Coming home into Shabbat
October 13, 2015
Kabbalat Shabbat feels like coming home. Or it can -- and this past Friday night, it did. I was in Boston for the ALEPH / Jewish Renewal Listening Tour (note the spiffy new webpage!) and was blessed to daven with a shtibl (home-based minyan) which met in Rabbi Art Green's living room. He greeted us, handed out siddurim (prayerbooks), and we began to daven. As others arrived, they joined in.
The siddur was one I had never used before. It featured beautiful Hebrew typesetting, and some nifty nusach Sfard changes from what I usually daven with. I didn't know most of the people in the room -- though of course there were a few souls there (including an ALEPH board member, and of course David, my co-chair) who are already very dear to me; my Renewal hevre (friends) are chosen-family.
But what really felt like a homecoming was diving into the words in a room full of people who were also diving deep. When I am with people who are welcoming Shabbat with heart and intention, I am home. No matter what melodies we're using, no matter what siddur, no matter where I am -- when we're singing to welcome the Shabbat bride, ushering in Shabbat consciousness, my soul comes home.
We davened. We dined. And then after Shabbat dinner there was a lull in the conversation, and Rabbi Hanna Tiferet Siegel offered a new niggun she had recently written. Not surprisingly, it is beautiful. We sang it and sang it. Harmonies arose, and we kept time gently on the table. And then came the sweet, satisfied pause after the song, and Rabbi Art reached for a Hasidic text to give over some Torah.
He taught about how each of us writes a Torah with our own deeds, and how collectively we all fulfill all of the mitzvot which none of us could fulfill alone. As we sang the niggun again to seal the learning in our hearts, I felt as though I were sitting at a Shabbes table on high with the angels. What a gift it was to welcome Shabbat together into our midst, and to welcome ourselves home into Shabbat.
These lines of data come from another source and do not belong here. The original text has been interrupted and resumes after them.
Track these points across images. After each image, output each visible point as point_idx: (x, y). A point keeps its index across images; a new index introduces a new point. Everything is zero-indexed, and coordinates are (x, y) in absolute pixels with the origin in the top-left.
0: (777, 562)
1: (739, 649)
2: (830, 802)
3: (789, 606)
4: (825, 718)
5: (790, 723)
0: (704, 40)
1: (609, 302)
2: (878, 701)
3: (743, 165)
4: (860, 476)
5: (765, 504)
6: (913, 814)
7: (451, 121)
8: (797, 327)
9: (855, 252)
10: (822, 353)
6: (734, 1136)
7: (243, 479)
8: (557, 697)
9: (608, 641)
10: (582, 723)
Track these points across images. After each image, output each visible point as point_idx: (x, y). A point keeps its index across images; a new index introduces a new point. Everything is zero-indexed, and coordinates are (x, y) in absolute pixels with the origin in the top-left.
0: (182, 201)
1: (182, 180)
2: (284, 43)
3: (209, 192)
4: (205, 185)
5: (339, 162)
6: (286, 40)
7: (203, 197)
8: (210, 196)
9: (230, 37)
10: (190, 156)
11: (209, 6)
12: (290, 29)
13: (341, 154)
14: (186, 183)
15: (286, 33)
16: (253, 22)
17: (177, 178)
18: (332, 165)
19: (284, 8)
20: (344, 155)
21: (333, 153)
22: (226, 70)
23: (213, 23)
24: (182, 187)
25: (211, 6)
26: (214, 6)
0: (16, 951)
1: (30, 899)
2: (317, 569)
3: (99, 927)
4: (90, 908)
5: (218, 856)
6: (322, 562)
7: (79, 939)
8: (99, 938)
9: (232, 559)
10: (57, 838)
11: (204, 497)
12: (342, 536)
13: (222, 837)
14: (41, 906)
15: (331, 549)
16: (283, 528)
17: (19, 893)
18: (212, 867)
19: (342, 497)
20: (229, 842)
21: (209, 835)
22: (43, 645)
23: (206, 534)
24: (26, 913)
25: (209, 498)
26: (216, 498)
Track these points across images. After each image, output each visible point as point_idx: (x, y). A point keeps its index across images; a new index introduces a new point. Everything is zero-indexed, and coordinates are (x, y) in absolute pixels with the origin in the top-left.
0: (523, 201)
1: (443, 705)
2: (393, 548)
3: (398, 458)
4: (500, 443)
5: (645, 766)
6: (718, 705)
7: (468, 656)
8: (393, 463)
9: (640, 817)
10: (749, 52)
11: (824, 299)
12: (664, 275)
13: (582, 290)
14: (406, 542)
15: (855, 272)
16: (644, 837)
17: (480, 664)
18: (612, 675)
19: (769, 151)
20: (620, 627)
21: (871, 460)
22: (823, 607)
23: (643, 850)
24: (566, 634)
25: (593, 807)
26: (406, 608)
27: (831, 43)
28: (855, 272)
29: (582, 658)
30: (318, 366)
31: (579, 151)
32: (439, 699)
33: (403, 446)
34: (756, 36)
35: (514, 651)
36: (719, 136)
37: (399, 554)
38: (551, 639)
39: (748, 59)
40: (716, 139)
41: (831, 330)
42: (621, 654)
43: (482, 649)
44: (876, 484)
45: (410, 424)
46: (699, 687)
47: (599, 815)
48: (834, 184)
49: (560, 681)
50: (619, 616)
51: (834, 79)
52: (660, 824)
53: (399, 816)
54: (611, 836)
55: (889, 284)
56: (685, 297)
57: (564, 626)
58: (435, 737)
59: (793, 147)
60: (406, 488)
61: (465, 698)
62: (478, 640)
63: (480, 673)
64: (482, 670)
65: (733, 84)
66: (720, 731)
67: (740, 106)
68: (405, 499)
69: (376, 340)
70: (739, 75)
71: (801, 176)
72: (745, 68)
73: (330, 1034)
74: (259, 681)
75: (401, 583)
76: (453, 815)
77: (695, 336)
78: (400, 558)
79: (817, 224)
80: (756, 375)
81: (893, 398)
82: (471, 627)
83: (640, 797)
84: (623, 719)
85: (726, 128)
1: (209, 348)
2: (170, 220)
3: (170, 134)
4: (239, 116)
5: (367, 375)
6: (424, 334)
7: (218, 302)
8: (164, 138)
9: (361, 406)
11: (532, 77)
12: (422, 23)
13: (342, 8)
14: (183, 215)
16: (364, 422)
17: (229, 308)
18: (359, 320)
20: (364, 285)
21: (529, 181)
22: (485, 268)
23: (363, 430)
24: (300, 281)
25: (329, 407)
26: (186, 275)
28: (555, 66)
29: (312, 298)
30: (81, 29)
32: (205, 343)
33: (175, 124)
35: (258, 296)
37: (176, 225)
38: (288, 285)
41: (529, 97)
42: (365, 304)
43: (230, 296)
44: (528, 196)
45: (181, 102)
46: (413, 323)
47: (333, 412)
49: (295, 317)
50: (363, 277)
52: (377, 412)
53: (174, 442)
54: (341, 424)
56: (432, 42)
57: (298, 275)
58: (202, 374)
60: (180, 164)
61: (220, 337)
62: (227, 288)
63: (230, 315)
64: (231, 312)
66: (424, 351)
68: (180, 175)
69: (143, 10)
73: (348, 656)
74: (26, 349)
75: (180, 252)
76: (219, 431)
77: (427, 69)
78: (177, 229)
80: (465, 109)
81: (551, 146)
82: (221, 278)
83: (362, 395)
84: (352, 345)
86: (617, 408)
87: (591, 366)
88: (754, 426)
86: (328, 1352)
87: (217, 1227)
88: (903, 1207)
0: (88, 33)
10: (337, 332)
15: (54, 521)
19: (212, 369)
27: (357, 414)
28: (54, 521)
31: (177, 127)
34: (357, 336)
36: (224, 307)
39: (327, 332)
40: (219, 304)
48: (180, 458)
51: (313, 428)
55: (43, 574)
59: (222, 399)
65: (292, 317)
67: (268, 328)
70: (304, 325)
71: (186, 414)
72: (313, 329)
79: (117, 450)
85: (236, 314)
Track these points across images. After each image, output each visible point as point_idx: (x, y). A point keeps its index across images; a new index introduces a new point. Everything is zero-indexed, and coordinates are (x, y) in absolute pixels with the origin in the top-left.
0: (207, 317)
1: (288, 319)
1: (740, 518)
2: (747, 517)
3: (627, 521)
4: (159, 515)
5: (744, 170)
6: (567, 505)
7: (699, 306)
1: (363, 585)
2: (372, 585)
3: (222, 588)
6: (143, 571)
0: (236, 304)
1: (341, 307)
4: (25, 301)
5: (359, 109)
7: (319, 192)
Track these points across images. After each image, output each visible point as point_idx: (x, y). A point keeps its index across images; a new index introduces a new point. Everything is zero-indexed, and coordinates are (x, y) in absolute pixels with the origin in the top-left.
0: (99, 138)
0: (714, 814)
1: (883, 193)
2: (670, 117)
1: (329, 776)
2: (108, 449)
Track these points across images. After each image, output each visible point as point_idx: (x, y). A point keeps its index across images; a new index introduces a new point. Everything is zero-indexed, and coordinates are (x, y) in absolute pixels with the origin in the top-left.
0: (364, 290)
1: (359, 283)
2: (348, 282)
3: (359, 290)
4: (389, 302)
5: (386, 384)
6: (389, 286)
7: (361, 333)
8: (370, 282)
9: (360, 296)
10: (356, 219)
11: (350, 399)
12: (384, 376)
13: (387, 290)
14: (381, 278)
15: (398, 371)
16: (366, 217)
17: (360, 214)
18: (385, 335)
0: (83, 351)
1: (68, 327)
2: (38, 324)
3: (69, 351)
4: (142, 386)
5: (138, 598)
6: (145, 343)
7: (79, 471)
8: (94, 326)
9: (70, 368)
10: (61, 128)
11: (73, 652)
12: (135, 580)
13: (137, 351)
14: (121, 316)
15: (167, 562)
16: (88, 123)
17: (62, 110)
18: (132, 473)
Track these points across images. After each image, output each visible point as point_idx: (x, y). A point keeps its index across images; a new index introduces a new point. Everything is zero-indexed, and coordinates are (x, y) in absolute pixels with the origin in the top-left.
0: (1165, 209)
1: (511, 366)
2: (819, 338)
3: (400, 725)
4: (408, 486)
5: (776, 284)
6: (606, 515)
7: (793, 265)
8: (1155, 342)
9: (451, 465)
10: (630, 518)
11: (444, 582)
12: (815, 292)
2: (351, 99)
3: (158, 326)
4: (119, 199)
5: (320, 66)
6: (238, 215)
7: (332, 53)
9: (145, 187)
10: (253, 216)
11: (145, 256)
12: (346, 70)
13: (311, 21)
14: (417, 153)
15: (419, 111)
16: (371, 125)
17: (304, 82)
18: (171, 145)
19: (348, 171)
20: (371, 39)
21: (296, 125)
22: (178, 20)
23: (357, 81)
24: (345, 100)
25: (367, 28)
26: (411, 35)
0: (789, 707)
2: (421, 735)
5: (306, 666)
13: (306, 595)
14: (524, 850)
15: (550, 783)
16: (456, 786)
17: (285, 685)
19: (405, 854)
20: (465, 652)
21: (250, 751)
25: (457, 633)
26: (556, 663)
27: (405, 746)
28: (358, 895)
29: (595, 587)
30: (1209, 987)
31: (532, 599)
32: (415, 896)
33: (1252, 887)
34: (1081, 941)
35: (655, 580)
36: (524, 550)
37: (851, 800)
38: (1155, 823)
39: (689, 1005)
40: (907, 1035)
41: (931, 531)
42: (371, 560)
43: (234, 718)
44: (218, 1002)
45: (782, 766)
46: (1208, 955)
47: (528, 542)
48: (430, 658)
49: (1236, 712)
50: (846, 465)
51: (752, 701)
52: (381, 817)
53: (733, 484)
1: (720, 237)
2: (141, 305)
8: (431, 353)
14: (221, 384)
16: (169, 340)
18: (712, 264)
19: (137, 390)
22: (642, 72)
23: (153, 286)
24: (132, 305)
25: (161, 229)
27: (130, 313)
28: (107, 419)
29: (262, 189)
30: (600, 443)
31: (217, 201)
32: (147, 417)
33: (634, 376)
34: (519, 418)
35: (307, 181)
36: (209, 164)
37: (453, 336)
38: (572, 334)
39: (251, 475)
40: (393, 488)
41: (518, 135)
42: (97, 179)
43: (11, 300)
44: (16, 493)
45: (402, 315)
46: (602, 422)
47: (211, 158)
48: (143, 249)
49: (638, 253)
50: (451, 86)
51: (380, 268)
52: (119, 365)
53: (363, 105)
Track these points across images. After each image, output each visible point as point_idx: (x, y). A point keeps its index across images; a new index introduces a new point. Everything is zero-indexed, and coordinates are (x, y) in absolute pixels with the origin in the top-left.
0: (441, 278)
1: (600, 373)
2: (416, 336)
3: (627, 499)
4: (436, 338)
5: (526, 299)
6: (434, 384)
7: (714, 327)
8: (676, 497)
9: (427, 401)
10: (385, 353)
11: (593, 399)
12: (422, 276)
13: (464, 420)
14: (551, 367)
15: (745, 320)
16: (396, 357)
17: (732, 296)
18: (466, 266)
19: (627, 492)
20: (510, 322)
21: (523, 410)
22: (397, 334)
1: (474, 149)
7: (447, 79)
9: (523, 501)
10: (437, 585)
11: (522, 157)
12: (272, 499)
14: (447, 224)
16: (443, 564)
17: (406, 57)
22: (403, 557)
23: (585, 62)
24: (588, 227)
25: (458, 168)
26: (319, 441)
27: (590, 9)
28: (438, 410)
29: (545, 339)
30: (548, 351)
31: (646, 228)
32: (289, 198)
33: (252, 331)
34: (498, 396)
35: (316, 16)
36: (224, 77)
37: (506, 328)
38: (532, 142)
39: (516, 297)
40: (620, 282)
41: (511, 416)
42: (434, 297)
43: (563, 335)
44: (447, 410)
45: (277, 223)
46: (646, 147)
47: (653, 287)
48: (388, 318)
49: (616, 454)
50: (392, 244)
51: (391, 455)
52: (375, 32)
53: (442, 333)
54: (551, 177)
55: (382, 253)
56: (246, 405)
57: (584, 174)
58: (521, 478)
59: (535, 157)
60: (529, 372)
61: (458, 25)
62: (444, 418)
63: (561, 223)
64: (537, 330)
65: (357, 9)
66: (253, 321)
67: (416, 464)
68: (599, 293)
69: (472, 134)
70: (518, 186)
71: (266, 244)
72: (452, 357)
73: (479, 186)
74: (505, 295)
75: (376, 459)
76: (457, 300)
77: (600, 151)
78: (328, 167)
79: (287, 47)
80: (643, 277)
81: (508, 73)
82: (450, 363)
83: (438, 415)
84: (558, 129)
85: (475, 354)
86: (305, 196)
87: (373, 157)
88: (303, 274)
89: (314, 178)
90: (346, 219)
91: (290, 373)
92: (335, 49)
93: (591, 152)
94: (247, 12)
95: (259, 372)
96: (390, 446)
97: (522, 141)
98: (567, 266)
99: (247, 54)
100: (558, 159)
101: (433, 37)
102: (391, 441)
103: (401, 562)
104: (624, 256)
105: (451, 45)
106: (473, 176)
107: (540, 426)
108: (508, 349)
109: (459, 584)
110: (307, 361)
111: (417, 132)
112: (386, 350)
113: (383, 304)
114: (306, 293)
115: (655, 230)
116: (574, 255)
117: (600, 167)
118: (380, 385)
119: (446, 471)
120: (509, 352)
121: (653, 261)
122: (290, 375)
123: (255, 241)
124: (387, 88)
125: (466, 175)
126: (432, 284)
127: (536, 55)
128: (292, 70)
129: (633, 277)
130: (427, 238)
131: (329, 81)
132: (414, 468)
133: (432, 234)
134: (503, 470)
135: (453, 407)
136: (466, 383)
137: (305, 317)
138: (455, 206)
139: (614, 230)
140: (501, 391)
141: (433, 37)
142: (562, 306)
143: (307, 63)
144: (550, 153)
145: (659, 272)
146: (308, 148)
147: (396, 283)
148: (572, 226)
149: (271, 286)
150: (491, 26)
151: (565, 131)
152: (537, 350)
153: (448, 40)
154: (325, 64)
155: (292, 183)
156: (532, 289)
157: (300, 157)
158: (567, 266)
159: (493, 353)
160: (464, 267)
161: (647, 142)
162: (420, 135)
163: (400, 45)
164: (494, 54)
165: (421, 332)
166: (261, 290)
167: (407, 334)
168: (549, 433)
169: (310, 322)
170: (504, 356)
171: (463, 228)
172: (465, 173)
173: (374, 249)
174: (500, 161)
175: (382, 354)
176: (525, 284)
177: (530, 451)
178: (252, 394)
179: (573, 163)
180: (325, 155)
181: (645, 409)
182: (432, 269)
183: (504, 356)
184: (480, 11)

I'm grateful to be doing the Listening Tour for a lot of reasons. One reason is that I'm already learning a lot about the depth and breadth of Jewish Renewal's impact in the world. Another is that it's giving me the opportunity to have meaningful conversations about the future of Judaism. And a third reason is Shabbat evenings like that one, where I get to be in community in a way that nourishes my soul.